А завтра? А завтра после обеда уже Куйбышев, завтра – день куцый. Осознав это вдруг, я впервые почувствовал тревогу: тревогу, что завтра мне сходить – и все это оторвётся от меня и исчезнет из моей жизни. И девочка – которую я вижу редко, но вижу, но постоянно чувствую где-то здесь, в едином «жилище» со мной – тоже, тоже завтра! Даже испуг ударил… А ведь настраивался черпнуть покоя в своем дорогом сердцу, побродить по старым зелёным улочкам, дремлющим в провинциальной тишине ещё полудеревянных замшелых домов с кошками, да собаками, а то и курами по дворам, ехал, мечтая с затяжками повдыхать-понюхать, что осталось от моей детской Самары, – всё теперь омрачит эта поездка, всё будет немило, нарушено. Вот если… если подойду к ней, познакомлюсь!
Подойти? Но о чём, о чём, спрашивается, я с ней заговорю, с девчонкой четырнадцати лет! Да я попросту испугаю её… А может, просто заговорить с ней, ну как будто от скуки, между прочим? Но «как будто от скуки» – теперь не выйдет: слишком (и тут я с трепетом обнаружил, насколько это слишком) сама мысль о ней несла в себе волнение. Впрочем, посмотрим, ещё сегодняшний вечер, да завтра полдня – есть ещё время. «Только бы увидеть, а там как получится», – отбросил я всё на волю обстоятельств и этим как бы обманул своё беспокойство. Лишь заглядывал время от времени на её сторону и тут же возвращался.

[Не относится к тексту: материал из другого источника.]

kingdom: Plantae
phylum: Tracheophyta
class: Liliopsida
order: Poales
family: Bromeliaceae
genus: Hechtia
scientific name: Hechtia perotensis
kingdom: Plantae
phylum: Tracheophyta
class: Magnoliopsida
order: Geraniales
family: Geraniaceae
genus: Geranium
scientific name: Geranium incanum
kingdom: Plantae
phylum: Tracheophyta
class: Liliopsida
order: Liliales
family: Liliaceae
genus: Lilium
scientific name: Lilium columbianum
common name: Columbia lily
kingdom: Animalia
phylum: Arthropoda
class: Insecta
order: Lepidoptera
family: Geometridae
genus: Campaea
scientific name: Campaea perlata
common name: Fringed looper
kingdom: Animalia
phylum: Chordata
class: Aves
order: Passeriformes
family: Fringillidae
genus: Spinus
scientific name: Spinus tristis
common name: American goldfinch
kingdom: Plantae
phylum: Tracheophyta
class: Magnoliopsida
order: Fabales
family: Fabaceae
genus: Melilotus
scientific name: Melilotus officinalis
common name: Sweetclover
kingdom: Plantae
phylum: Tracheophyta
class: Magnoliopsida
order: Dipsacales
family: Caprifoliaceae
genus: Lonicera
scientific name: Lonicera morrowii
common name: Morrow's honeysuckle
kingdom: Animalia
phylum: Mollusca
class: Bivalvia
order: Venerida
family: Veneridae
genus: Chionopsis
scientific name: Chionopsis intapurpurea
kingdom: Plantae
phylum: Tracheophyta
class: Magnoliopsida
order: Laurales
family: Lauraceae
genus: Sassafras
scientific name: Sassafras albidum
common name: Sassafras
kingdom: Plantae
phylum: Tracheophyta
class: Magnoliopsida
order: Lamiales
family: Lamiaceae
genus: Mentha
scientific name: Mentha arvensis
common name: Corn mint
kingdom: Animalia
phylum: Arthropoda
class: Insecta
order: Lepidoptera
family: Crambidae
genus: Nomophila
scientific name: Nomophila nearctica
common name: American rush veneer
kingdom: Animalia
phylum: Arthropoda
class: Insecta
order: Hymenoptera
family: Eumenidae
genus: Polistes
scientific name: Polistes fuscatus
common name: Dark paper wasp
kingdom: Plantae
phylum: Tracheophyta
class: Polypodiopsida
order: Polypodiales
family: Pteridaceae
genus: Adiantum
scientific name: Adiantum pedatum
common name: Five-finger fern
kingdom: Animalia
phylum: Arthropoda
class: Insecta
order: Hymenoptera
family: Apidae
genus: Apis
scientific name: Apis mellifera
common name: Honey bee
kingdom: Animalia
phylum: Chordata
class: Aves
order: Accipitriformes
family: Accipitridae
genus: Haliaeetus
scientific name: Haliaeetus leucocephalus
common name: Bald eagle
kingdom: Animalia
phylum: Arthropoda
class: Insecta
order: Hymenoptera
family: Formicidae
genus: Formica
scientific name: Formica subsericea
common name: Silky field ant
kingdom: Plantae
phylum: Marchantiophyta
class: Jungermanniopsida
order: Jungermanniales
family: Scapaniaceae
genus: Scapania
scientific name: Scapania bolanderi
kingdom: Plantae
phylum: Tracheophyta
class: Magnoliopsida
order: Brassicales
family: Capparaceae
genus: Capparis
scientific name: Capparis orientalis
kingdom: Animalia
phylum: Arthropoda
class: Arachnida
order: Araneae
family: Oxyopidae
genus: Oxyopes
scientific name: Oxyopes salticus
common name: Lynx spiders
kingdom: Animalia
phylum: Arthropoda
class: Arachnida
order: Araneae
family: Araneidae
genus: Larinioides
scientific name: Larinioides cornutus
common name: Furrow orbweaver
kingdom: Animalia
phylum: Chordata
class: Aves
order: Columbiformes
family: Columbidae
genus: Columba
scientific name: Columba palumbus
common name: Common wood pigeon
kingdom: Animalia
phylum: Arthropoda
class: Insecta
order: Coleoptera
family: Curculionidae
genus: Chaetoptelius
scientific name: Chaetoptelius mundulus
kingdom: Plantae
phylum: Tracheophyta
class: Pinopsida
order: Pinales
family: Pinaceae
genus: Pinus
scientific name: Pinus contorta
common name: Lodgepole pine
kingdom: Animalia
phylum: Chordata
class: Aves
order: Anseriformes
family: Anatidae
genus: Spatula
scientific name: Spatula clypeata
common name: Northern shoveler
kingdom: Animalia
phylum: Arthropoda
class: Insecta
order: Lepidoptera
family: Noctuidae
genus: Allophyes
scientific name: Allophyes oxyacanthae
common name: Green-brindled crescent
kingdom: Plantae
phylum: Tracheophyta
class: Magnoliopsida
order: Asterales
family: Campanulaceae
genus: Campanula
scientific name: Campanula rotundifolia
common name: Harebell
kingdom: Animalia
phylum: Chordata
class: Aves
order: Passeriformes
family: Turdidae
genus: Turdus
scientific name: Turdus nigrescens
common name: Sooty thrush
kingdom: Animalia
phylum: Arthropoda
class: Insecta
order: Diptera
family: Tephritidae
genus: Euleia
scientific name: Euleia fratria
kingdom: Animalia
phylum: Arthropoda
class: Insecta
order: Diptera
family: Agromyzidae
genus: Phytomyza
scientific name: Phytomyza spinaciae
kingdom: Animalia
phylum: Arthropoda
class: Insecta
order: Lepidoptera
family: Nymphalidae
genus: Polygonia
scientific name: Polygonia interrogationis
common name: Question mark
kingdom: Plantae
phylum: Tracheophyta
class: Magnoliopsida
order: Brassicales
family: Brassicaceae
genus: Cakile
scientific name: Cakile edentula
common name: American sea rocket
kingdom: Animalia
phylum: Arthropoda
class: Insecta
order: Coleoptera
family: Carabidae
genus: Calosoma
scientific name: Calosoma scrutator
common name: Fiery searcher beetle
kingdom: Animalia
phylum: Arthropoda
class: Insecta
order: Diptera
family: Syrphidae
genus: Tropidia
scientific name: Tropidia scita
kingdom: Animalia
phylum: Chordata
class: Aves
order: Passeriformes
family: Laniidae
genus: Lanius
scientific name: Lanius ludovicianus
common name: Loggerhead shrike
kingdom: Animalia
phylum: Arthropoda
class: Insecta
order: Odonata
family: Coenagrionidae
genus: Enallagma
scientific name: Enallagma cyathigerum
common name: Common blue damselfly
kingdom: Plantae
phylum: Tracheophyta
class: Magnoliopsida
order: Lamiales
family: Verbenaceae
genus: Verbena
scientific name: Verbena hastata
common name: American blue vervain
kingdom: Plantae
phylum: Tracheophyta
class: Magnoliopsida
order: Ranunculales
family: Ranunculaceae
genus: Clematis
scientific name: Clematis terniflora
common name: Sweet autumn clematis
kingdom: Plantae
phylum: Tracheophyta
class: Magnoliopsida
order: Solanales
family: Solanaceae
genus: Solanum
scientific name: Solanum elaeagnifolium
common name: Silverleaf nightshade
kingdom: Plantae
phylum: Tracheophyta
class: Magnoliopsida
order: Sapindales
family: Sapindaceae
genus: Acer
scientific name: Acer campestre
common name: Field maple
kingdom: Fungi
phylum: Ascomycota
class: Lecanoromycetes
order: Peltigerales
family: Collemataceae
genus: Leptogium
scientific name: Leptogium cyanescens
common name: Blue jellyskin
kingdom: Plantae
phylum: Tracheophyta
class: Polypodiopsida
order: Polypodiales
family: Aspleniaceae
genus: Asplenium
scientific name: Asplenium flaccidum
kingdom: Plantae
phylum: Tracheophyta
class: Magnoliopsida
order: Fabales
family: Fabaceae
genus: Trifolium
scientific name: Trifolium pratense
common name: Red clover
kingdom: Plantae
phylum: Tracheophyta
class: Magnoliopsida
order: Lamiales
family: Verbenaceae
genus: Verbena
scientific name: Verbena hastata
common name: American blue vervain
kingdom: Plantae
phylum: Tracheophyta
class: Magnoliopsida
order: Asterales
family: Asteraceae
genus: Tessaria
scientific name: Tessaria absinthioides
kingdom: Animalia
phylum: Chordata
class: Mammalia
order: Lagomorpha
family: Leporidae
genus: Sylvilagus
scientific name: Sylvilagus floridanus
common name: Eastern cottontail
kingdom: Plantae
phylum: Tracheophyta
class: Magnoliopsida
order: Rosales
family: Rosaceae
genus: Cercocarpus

Здесь, среди огромных катушек с якорными цепями и лебёдками, среди кнехтов и швартовальных канатов, между которыми иногда прошныривала, как мартышки, лазучая ребятня, перед этой необозримой водной равниной, играющей налётными переборами ряби и высверками солнечной тропинки, всё представлялось настолько далёким и обыденным, что и думать о том не хотелось, – точно лёгкое опьянение взвело меня и я чувствовал себя в этот медовый час вечера, в эту золотинку-минуту жизни, как не помню когда ещё, в иные дни детства разве.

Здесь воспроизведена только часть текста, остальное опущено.